- Data shown -
↓↓↓

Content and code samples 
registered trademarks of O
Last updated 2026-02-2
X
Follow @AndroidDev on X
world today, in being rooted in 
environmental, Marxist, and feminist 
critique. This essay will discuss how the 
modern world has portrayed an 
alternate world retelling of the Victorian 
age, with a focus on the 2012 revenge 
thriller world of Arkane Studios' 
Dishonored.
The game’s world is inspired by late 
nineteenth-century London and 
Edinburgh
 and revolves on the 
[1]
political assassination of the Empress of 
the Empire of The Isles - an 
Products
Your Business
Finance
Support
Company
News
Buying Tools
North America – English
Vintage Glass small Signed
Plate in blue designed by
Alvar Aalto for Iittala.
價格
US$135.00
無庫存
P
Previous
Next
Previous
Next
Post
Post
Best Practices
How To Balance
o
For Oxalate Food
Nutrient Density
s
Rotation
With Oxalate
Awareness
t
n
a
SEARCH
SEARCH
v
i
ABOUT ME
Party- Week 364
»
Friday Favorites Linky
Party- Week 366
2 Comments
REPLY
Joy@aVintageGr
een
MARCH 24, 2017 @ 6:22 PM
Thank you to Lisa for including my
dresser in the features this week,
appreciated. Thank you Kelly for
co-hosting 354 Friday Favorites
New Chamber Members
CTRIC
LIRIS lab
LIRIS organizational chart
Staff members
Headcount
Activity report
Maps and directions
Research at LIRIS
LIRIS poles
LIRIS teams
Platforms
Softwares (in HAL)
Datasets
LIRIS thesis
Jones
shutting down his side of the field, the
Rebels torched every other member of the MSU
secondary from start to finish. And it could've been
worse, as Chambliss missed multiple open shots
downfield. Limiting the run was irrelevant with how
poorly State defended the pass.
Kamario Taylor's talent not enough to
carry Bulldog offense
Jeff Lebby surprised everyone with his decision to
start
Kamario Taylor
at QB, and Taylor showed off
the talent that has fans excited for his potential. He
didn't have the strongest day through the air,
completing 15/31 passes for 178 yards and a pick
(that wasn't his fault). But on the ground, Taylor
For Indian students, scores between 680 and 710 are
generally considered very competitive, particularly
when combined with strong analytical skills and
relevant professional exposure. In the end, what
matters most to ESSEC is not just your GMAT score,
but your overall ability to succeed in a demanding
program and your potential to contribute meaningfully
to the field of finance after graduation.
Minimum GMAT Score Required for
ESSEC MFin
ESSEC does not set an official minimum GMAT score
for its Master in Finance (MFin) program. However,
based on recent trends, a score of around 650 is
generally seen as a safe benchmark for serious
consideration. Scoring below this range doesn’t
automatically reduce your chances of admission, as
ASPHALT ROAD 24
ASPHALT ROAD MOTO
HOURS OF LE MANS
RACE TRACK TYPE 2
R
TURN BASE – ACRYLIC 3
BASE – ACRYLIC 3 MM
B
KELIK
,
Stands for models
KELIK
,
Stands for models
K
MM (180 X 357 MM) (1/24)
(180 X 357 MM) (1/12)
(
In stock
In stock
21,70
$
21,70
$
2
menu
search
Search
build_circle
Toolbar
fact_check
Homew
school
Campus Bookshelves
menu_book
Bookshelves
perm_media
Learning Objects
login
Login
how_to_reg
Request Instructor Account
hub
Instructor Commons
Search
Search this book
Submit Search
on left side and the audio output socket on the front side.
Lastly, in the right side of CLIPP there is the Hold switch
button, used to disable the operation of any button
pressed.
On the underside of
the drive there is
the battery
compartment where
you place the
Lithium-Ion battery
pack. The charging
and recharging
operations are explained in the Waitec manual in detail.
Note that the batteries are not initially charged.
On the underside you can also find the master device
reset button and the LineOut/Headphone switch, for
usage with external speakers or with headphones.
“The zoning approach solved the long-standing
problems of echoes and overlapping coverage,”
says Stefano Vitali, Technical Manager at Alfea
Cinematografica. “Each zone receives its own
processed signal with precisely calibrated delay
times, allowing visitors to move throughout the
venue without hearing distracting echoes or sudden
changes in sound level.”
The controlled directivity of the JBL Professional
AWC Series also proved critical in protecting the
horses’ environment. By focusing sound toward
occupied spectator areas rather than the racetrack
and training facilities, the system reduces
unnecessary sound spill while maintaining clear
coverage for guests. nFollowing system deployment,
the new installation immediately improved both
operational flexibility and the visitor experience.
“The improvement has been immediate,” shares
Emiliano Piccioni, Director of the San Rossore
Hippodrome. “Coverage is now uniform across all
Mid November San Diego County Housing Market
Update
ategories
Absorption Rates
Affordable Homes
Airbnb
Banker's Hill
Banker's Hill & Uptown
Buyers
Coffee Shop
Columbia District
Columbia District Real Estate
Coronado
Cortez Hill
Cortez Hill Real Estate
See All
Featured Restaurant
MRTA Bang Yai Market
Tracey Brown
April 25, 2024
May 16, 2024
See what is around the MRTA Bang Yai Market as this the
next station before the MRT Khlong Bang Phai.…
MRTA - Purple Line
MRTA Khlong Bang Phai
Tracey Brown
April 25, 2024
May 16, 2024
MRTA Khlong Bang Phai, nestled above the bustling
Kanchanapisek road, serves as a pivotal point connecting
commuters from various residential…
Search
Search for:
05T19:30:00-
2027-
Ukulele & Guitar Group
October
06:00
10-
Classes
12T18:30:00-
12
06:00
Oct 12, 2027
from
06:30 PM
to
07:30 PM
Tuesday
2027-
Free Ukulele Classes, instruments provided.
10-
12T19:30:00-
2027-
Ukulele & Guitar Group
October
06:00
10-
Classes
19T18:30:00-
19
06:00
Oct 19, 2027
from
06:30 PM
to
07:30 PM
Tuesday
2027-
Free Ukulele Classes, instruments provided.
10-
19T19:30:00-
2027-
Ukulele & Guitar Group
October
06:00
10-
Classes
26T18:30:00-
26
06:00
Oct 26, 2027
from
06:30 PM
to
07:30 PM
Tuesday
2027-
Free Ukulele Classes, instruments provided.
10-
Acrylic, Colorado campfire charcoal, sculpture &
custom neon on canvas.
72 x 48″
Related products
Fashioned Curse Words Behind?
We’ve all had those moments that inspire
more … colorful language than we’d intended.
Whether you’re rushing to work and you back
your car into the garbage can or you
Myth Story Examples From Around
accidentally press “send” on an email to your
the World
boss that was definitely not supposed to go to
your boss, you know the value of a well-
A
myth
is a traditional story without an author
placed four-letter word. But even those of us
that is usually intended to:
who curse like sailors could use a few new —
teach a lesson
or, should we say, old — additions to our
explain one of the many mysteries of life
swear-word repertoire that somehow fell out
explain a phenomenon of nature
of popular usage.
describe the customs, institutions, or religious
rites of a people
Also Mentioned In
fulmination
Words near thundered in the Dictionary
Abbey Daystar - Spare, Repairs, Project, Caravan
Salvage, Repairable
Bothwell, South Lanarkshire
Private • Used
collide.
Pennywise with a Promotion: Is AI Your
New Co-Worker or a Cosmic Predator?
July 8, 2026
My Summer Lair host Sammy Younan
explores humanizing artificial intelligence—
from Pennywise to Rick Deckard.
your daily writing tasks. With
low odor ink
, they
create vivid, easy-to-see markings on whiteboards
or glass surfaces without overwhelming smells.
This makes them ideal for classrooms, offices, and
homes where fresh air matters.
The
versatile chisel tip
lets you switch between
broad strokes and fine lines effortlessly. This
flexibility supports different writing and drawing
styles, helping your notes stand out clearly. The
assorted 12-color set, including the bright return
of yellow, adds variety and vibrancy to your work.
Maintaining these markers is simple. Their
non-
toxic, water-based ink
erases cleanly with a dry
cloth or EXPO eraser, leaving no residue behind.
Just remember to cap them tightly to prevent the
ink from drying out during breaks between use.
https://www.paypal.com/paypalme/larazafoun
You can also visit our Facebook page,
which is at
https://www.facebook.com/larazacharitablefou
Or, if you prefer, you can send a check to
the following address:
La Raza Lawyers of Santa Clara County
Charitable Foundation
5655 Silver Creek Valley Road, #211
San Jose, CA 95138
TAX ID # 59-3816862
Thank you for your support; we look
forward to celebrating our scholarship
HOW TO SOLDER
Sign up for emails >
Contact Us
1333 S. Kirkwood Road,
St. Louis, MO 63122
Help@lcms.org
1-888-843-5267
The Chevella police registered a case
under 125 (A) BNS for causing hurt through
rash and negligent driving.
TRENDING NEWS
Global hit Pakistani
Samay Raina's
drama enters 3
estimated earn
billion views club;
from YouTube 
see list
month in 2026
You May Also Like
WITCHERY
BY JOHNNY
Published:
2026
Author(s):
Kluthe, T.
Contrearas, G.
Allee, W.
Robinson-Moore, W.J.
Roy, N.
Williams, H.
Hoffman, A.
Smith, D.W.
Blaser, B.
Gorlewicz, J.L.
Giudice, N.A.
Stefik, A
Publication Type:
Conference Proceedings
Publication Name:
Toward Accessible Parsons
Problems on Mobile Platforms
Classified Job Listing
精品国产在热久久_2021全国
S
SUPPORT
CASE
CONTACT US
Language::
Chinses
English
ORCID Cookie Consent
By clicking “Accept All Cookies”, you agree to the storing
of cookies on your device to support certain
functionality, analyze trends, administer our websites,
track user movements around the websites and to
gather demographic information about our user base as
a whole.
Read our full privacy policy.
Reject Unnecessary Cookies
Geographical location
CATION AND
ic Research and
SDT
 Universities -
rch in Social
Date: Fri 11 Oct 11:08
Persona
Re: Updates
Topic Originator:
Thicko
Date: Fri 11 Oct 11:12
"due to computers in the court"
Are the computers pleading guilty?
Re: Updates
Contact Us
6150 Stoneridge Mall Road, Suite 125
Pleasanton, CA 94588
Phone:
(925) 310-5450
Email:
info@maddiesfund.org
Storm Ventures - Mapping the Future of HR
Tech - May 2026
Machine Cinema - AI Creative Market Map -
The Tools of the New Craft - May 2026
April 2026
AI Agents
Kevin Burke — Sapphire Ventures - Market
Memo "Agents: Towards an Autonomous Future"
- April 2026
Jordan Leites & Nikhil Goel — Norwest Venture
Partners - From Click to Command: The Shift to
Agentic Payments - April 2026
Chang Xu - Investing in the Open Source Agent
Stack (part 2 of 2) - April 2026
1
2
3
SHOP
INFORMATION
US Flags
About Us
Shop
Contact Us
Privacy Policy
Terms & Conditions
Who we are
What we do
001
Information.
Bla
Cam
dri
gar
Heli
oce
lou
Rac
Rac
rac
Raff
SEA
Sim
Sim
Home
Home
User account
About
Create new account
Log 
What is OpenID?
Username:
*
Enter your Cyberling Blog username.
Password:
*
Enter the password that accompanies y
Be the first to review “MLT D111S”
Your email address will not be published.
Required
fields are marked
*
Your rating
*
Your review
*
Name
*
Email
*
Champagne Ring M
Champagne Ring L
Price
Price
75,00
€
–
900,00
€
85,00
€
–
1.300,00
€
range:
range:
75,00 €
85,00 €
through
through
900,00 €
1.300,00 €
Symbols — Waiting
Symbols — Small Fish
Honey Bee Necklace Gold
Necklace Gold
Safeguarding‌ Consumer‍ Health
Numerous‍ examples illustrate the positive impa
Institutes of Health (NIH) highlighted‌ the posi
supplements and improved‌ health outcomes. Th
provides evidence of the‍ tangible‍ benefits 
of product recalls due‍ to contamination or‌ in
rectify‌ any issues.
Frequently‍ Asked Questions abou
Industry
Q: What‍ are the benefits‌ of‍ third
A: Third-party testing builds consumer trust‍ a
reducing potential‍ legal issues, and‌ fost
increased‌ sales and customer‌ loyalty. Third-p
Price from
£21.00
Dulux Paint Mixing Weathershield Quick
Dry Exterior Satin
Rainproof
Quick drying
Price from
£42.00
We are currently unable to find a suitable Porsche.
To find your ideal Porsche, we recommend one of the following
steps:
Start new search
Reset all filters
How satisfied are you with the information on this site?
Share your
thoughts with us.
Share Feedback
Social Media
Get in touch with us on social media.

↑↑↑

- To-do item -
What do the lines above say from the one containing "compartment where" down to the one containing "processed signal with"? Return them exactly, both end lines included, and only them.

- Result of the exercise -
compartment where
you place the
Lithium-Ion battery
pack. The charging
and recharging
operations are explained in the Waitec manual in detail.
Note that the batteries are not initially charged.
On the underside you can also find the master device
reset button and the LineOut/Headphone switch, for
usage with external speakers or with headphones.
“The zoning approach solved the long-standing
problems of echoes and overlapping coverage,”
says Stefano Vitali, Technical Manager at Alfea
Cinematografica. “Each zone receives its own
processed signal with precisely calibrated delay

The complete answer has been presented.